--- Supplied material ---

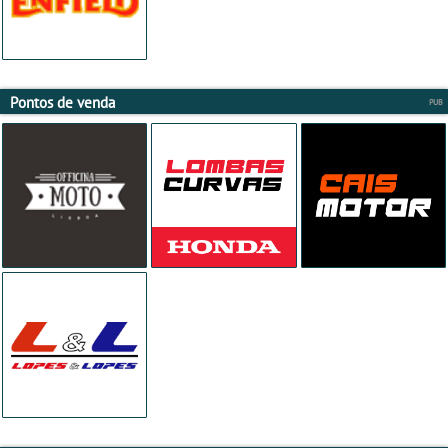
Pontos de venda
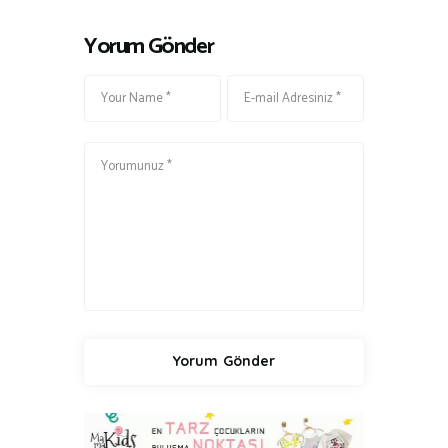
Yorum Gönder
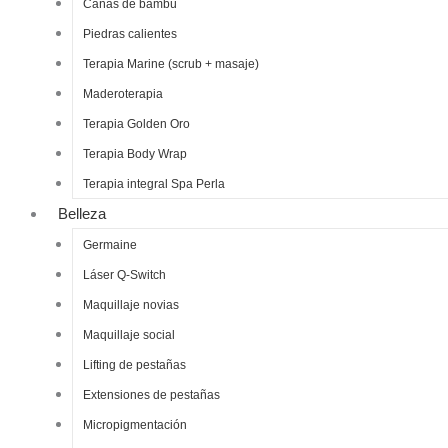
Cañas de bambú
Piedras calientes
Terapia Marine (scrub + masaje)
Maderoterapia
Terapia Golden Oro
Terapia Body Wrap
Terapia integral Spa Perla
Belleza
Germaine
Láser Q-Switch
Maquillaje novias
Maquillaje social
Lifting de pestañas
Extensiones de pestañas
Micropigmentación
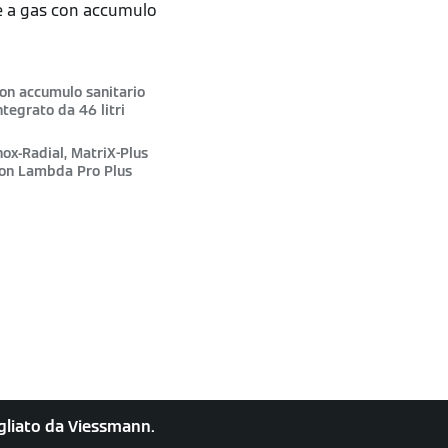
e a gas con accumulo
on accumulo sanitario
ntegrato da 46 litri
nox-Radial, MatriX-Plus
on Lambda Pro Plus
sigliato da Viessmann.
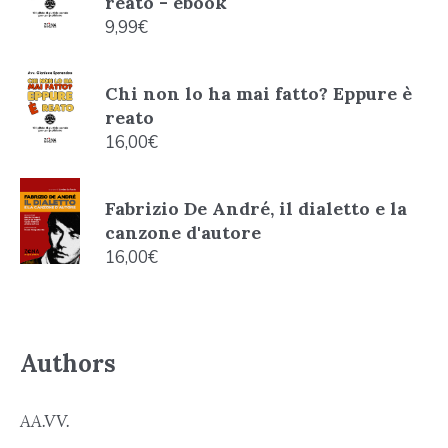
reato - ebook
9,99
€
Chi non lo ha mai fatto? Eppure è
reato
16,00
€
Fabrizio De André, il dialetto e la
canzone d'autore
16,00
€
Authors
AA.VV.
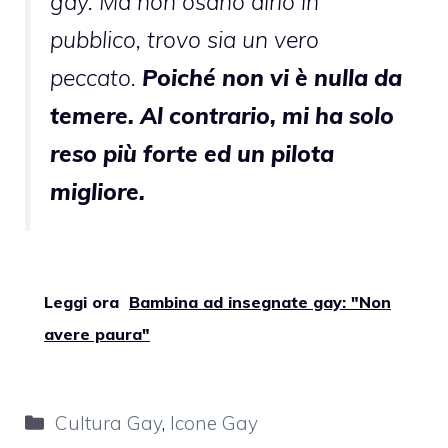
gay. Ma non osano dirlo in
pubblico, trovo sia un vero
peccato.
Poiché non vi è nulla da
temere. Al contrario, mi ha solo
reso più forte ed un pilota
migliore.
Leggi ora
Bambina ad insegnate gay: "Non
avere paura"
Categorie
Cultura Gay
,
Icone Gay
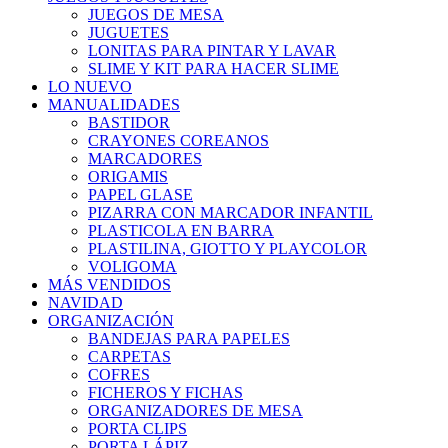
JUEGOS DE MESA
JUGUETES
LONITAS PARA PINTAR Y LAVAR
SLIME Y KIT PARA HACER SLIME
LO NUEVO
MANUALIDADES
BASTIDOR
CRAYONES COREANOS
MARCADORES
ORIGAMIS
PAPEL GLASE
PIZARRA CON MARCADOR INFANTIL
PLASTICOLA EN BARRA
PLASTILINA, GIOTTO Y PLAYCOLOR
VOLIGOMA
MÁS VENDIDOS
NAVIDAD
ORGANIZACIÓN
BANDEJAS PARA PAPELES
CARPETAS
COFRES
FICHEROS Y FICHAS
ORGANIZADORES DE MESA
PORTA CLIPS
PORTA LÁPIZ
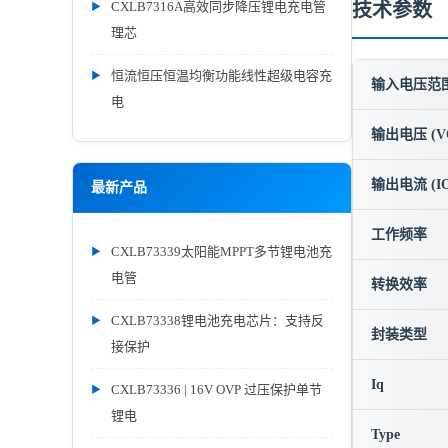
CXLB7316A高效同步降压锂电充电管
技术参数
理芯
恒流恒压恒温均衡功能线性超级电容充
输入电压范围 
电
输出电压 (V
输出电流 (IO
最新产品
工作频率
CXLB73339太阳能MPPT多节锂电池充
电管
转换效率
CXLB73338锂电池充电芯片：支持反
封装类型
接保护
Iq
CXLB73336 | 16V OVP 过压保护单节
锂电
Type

--- What the task asks ---
Among the entries above, how many lines have the string "Plus" in them? Only the number should be given.

--- Solution to the problem ---
2